Politico has good reporting on nuts and bolts of the campaign.

A previous post described victory committees.  Romney's reliance on this device comes at a cost:
To wit, Romney Victory revealed in a Monday report that it had transferred $44 million to the state parties in Idaho, Massachusetts, Oklahoma and Vermont and $12 million to the GOP’s national congressional committees — which can’t coordinate with Romney. While the expectation in Boston is that the state party committees will use the cash to fund get-out-the-vote activities in key swing states, the plan carries some risk, representing a sort of outsourcing of critical campaign activity that most campaign operatives prefer to control themselves.
Yet Romney is going to be forced to rely more on others down the stretch, since, at the end of September, the RNC and Romney Victory had $120 million in the bank compared with the Romney campaign’s $63 million.

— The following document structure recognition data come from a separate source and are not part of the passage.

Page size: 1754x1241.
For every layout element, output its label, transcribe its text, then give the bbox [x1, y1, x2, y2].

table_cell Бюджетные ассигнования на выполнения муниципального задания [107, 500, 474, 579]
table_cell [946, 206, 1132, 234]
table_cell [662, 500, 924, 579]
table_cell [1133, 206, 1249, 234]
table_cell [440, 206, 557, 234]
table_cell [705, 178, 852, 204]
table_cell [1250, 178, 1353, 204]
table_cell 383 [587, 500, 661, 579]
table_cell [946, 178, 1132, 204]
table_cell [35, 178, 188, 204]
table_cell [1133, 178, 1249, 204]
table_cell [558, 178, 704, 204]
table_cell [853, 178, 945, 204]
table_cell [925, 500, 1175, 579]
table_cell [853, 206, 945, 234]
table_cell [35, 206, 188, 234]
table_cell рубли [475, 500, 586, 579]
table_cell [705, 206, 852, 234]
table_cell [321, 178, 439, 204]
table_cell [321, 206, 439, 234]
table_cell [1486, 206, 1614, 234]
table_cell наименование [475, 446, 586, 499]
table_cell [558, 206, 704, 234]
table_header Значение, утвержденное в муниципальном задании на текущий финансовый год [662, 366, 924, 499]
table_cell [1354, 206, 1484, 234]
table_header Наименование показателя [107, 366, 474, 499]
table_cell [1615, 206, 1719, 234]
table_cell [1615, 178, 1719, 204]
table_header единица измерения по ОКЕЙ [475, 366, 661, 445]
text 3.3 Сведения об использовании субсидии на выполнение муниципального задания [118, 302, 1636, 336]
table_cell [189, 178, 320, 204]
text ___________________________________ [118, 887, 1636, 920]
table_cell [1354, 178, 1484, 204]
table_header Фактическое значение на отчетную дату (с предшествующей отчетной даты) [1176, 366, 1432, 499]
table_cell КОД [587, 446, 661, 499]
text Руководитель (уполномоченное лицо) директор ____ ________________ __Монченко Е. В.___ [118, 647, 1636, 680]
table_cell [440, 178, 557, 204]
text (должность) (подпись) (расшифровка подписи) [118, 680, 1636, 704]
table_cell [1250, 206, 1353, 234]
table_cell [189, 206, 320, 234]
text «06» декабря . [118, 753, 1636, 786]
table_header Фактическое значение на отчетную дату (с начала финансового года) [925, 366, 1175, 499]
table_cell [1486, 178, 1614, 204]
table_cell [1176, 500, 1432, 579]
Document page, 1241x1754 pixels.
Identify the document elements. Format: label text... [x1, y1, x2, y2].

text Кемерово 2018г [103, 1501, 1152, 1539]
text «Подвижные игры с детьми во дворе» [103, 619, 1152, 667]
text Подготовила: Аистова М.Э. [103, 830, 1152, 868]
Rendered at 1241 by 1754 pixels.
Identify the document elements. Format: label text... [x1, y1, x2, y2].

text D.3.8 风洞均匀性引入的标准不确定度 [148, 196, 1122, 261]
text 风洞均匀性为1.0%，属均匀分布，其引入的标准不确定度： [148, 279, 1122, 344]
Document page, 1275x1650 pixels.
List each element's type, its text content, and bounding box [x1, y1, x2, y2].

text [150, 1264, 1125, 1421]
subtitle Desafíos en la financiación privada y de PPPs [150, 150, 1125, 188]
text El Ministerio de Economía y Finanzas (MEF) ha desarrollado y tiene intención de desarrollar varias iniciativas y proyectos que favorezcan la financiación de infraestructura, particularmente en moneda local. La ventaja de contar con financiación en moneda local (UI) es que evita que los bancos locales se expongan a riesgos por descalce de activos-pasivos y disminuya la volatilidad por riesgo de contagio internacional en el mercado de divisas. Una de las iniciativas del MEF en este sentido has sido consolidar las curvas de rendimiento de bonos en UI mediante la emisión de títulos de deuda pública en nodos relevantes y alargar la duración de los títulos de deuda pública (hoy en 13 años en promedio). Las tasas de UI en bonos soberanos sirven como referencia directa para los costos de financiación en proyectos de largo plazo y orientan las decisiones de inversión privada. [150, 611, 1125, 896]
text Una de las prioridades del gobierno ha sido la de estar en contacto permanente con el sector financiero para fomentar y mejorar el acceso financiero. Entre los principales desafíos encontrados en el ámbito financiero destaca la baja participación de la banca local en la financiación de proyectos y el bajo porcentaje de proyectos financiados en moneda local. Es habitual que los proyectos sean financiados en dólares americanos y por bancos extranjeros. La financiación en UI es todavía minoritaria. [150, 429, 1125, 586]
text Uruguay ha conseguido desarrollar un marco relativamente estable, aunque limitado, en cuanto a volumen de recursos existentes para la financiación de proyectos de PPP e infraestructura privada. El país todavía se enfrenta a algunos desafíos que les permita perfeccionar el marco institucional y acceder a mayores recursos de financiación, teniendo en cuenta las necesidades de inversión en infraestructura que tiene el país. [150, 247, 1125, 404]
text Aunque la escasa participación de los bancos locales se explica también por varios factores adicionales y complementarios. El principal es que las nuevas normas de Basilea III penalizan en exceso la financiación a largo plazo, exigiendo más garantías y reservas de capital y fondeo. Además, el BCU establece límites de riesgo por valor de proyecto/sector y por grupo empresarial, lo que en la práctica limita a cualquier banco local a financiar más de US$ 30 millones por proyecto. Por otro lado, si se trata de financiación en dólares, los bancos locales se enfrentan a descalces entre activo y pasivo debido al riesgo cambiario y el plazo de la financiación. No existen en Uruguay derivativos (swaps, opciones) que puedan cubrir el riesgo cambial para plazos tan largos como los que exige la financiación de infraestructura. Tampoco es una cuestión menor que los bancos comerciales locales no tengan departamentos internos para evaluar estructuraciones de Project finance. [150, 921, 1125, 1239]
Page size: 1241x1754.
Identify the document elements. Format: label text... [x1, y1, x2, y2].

Obama Victory, by contract, had transferred only $6.6 million to affiliated state parties — instead shipping most of its cash to Obama’s campaign committee. Partly as a result, it finished last month with $99 million in the bank compared with less than $50 million held by the DNC and Obama Victory 2012.
More on the ground game:
The Romney-RNC numbers by last Saturday are larger: 45 million voter contacts by last Saturday — up from the 24 million Bush-Cheney 2004 benchmark. They say they’ve knocked on 9 million doors — three times more than at the same point in 2008. But that total includes knocks that went unanswered, where volunteers left pamphlets for residents, which the Obama campaign doesn’t include in its totals.
There is a digital divide:
The Obama campaign has spent $47 million on online ads so far, compared to Romney's $4.7 million, according to election filings. The president’s mobile app lets volunteers get lists of homes in their neighborhood that need lawn signs and banners, while Romney’s provides press releases and upcoming events. The Obama camp consistently scores digital “firsts,” such as geotargeting direct messages via Twitter this week. Within minutes of Obama's "horses and bayonets" zinger at the last debate, the campaign had posted video of it on YouTube.
...

“There was no mention whatsoever of the debate for days on the homepage, which is shocking,” said Eric Frenchman, a key online consultant for John McCain’s 2008 presidential bid, after the debate in which Romney was said to have dominated. During the 2008 debates, the McCain campaign was blogging, creating ad spots and developed a microsite for Joe The Plumber overnight.
...
“They can’t believe that, but if they do we’re in so much more trouble than I thought,” said the online campaign director for a GOP Senate candidate in a swing state, who like many other Republican consultants declined to be quoted by name. “We have our own operation, but it’s a presidential year, so they’re supposed to light the way. It’s not a disaster, but it’s all so average and they’re going up against Mickey Mantle.”